Brooks plans to remain in his tent on the roof until he raises $450,000 to purchase, and then demolish, the building. To date, he's raised about $290,000. (You can make a donation at the pastor's "Project Hood" website.) Once Brooks gets the motel torn down, he'll move to the next phase of the project: building a much-needed youth and community center on the same plot of land. He figures that part of the project will run close to $15 million, and he's already looking for partners.

The pastor insists that kids in his resource-starved neighborhood need and deserve at least one safe place to play. Brooks' youngest child is a 10-year-old boy, and Brooks told me that "there's not a chance in hell I'd let him play outside in this neighborhood." He also said that the need for a local youth and community center increased exponentially this week after Hull House filed for bankruptcy. Hull House had, for decades, operated the Parkway Community House, just blocks from Brooks' church, but Parkway closed its doors for good last Friday.

So why has Emanuel permitted Brooks to stay on the motel's roof?
□ □ □ □
_Prompt:_
Reproduce word for word the part of the passage about Brooks's motel-roof campaign that begins with "Brooks plans to" and stops after "looking for partners.".

_Collected data:_
□ □ □ □
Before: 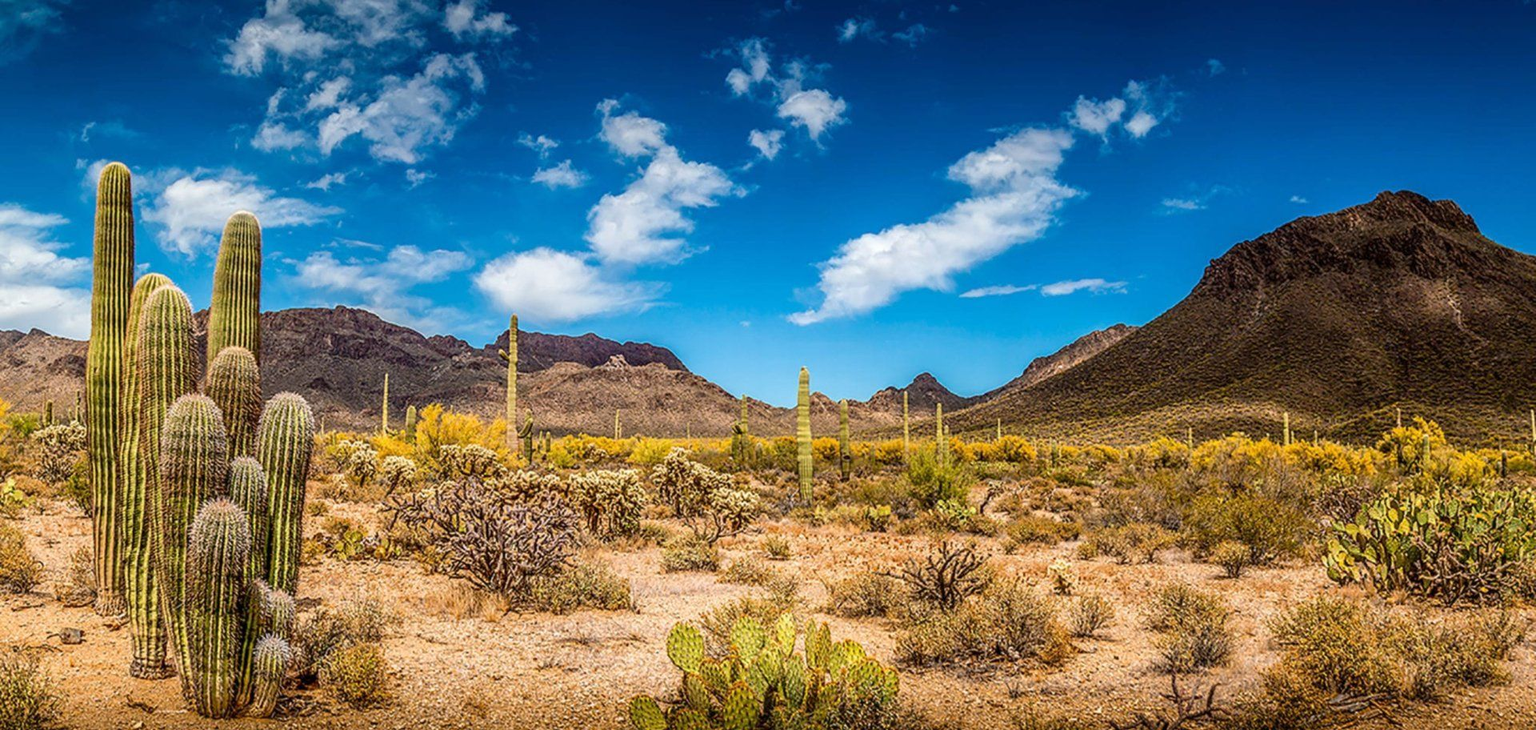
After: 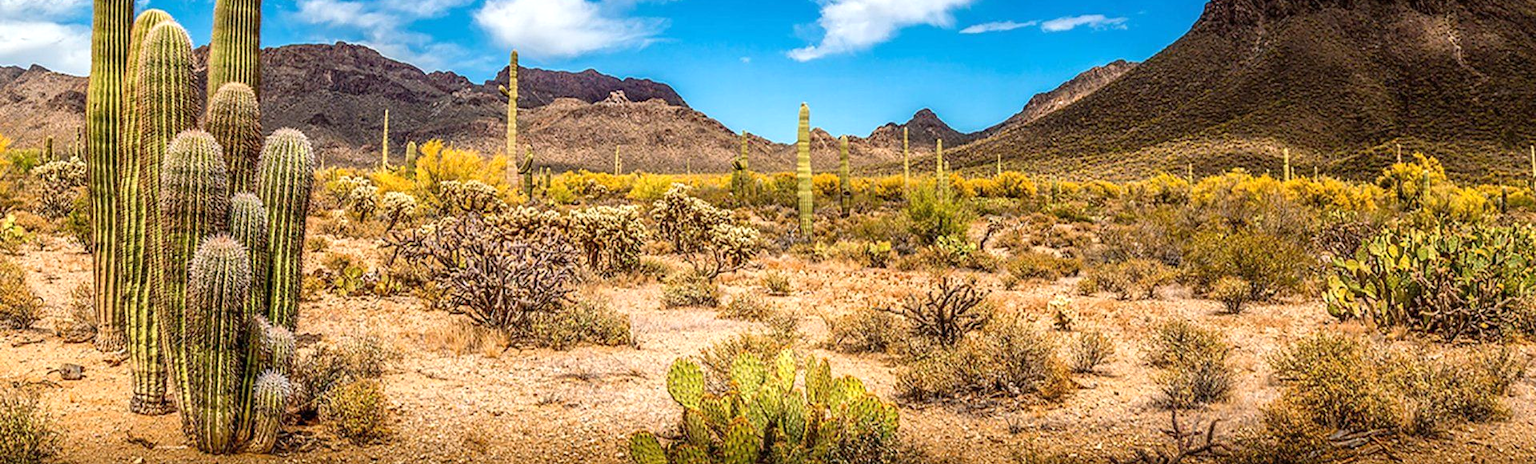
□ □ □ □
_Output:_
Brooks plans to remain in his tent on the roof until he raises $450,000 to purchase, and then demolish, the building. To date, he's raised about $290,000. (You can make a donation at the pastor's "Project Hood" website.) Once Brooks gets the motel torn down, he'll move to the next phase of the project: building a much-needed youth and community center on the same plot of land. He figures that part of the project will run close to $15 million, and he's already looking for partners.